It was all “a terrible mistake,” James Johnson told U.S. District Judge James J. Messitte shortly before he was sentenced to three years in prison and fined $25,000 for a bribery scheme he ran with Jack Johnson. In fact, as prosecutors and court documents make clear, the two Johnsons were deliberate and systematic about squeezing developers for hundreds of thousands of dollars in kickbacks and bribes over a number of years. This was no “mistake”; this was standard operating procedure in Jack Johnson’s administration.
James Johnson was not unlike plenty of Jack Johnson’s associates. He was installed in his job — in James Johnson’s case, an important job, as the county’s housing director, overseeing a budget of $80 million — for no reason other than his loyalty. He said he didn’t even think himself qualified for the position.
The James Johnson case sheds some light on the unfinished business facing prosecutors. As The Post reported in 2007, a committee of Jack Johnson’s lackeys was tasked with distributing some $350,000 squeezed from the developer of National Harbor, Milton V. Peterson. The money amounted to a slush fund, used to grease the palms of Jack Johnson’s friends, associates and allies.
The fund was effectively controlled by Michael Arrington, one of Jack Johnson’s closest confidants and longtime contributors. Mr. Arrington funnelled tens of thousands of dollars as he saw fit, including to the private school attended by his daughters. (No problem, said Mr. Arrington: “My children benefit from going to the school.
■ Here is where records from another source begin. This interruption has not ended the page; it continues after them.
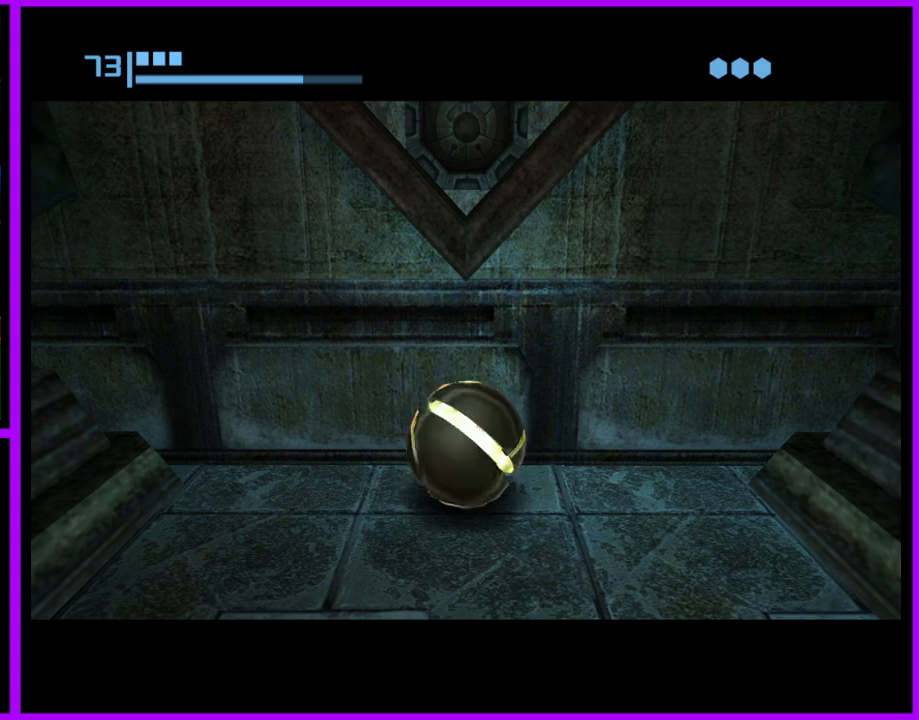
{"buttons": [], "left_stick": "left", "right_stick": "center", "events": []}
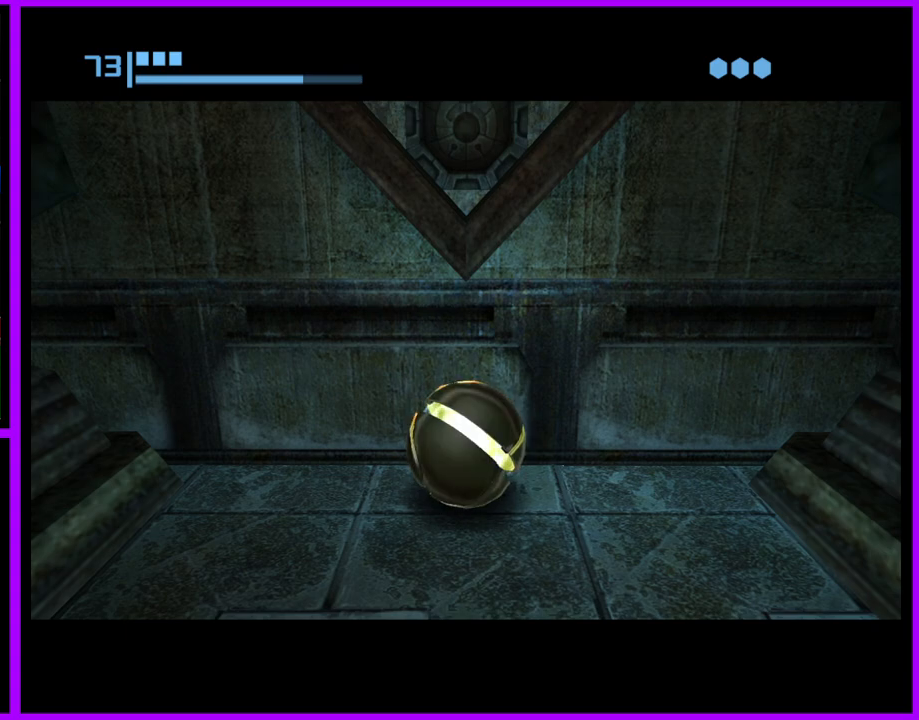
{"buttons": [], "left_stick": "left", "right_stick": "center", "events": []}
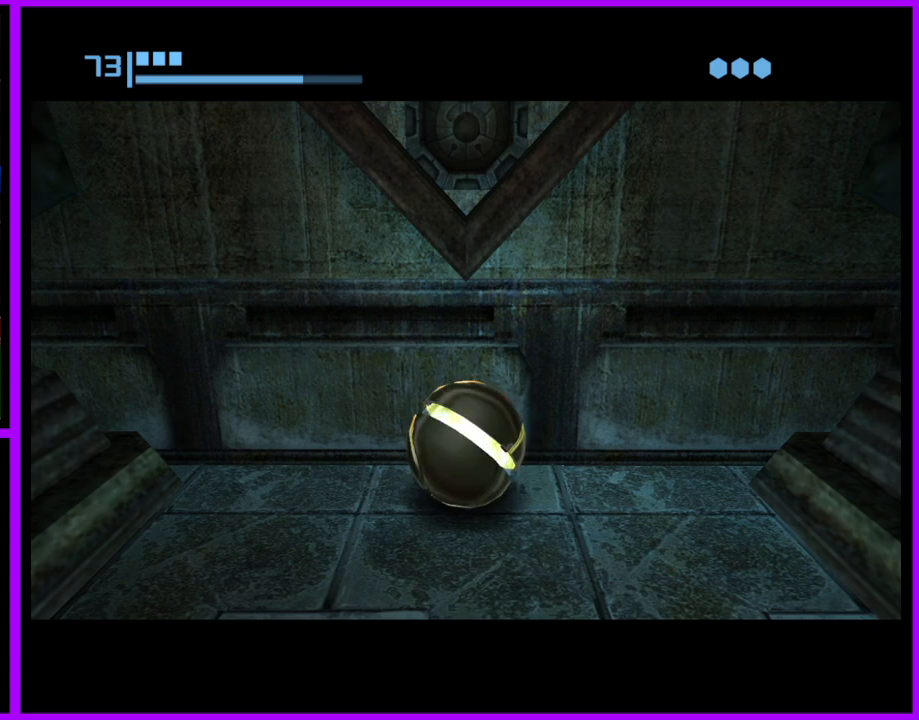
{"buttons": [], "left_stick": "left", "right_stick": "center", "events": []}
I get no benefit at all.”)
Another $14,000 in grants from the fund went to the Jerusalem AME Church in Clinton, whose pastor, Diane J. Johnson, is married to James Johnson. As Mrs. Johnson herself told The Post, she wasn’t sure how all that money was spent.
Prosecutors in the U.S. Attorney’s office in Baltimore have made excellent progress in cracking corruption in Prince George’s. Fifteen of 16 defendants have been convicted so far in corruption investigations in the county, many of them tied to Jack Johnson. But plenty more remains to be done, as U.S. Attorney Rod J. Rosenstein has said repeatedly. In the meantime, the stench of corruption still hovering over Prince George’s will not have dissipated.